| Reading passage |

Private Sector Battles March of Chinese State

It was just before dawn when the demolition crew arrived at the Wanqiang silk dye factory, and staff were still asleep in the dormitory. A scuffle broke out, but the drowsy workers were no match for the hundred-strong crew armed with heavy machinery and sledge hammers.

Private Sector Battles March of Chinese State

The boss of the factory called the police but was told they could do nothing – the demolition crew had been sent by an investment company owned by the municipal government.

It was eager to get its hands on the land occupied by the factory in Hangzhou, a wealthy city in Zhejiang province, eastern China.

"Our relationship with the investment company is like that between a sailboat and an aircraft carrier," said Xu Zhongwei, Wanqiang's vice-general manager.

This battle between state-owned juggernauts and smaller private companies has played out across China with increasing frequency over the past decade. The state has more often than not been the winner.

A debate is raging inside and outside government about whether to halt this trend, known in Chinese as guojin mintui, meaning "the state advances and the private sector retreats". With the country's top leaders gathered in Beijing this week for the Communist party congress, held once every five years, this is the issue that lies at the heart of their discussions about economic policy.

| Work instruction A |
Revise the stretch of the article about China's private sector from "The boss of" through "been the winner.", replacing "sailboat" with "rowboat".
| Work instruction B |
Pick up the article about China's private sector after its last sentence and continue it.
The entries after this point come from a separate source.

| Entries shown |
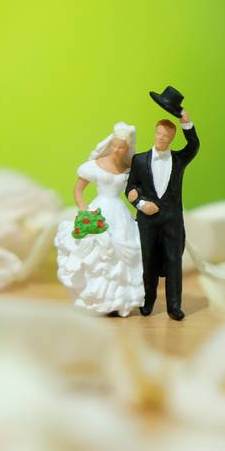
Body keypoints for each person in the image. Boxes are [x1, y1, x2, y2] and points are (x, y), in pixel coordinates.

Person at [53, 122, 145, 316]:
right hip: (99, 209)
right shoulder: (96, 165)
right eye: (115, 145)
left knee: (121, 251)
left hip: (118, 212)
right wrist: (84, 209)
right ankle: (94, 297)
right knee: (97, 252)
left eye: (122, 147)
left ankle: (119, 300)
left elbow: (134, 191)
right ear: (110, 144)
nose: (117, 150)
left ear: (127, 148)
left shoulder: (129, 168)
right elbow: (78, 190)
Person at [127, 102, 199, 320]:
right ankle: (147, 301)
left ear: (172, 138)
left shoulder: (179, 159)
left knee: (174, 262)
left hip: (172, 220)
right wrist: (140, 204)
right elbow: (130, 188)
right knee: (148, 260)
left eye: (166, 136)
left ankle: (174, 306)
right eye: (159, 134)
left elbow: (194, 145)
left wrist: (187, 123)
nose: (161, 138)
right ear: (155, 133)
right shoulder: (139, 160)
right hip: (147, 221)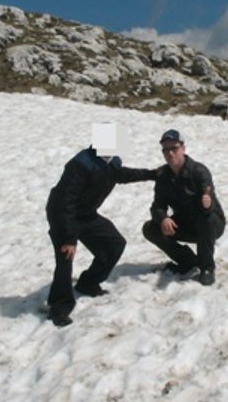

| Response area A |
The boss of the factory called the police but was told they could do nothing – the demolition crew had been sent by an investment company owned by the municipal government.

It was eager to get its hands on the land occupied by the factory in Hangzhou, a wealthy city in Zhejiang province, eastern China.

"Our relationship with the investment company is like that between a rowboat and an aircraft carrier," said Xu Zhongwei, Wanqiang's vice-general manager.

This battle between state-owned juggernauts and smaller private companies has played out across China with increasing frequency over the past decade. The state has more often than not been the winner.

| Response area B |
Reformist officials see the growing power of state-owned companies as the biggest risk facing the Chinese economy, threatening to sap it of the entrepreneurial vitality that has driven so much of its spectacular growth since the late 1970s. A conservative establishment has, however, pushed back, arguing that state-owned companies play a steadying role in an unruly marketplace.

Judging from the comments at the congress so far, the debate is far from being settled.

In his opening address on Thursday, Hu Jintao, the outgoing party chief, said: "We should steadily enhance the vitality of the state-owned sector of the economy and its capacity to leverage and influence the economy". In the same breath, however, he also said "we must unswervingly encourage, support and guide the development of the non-public sector".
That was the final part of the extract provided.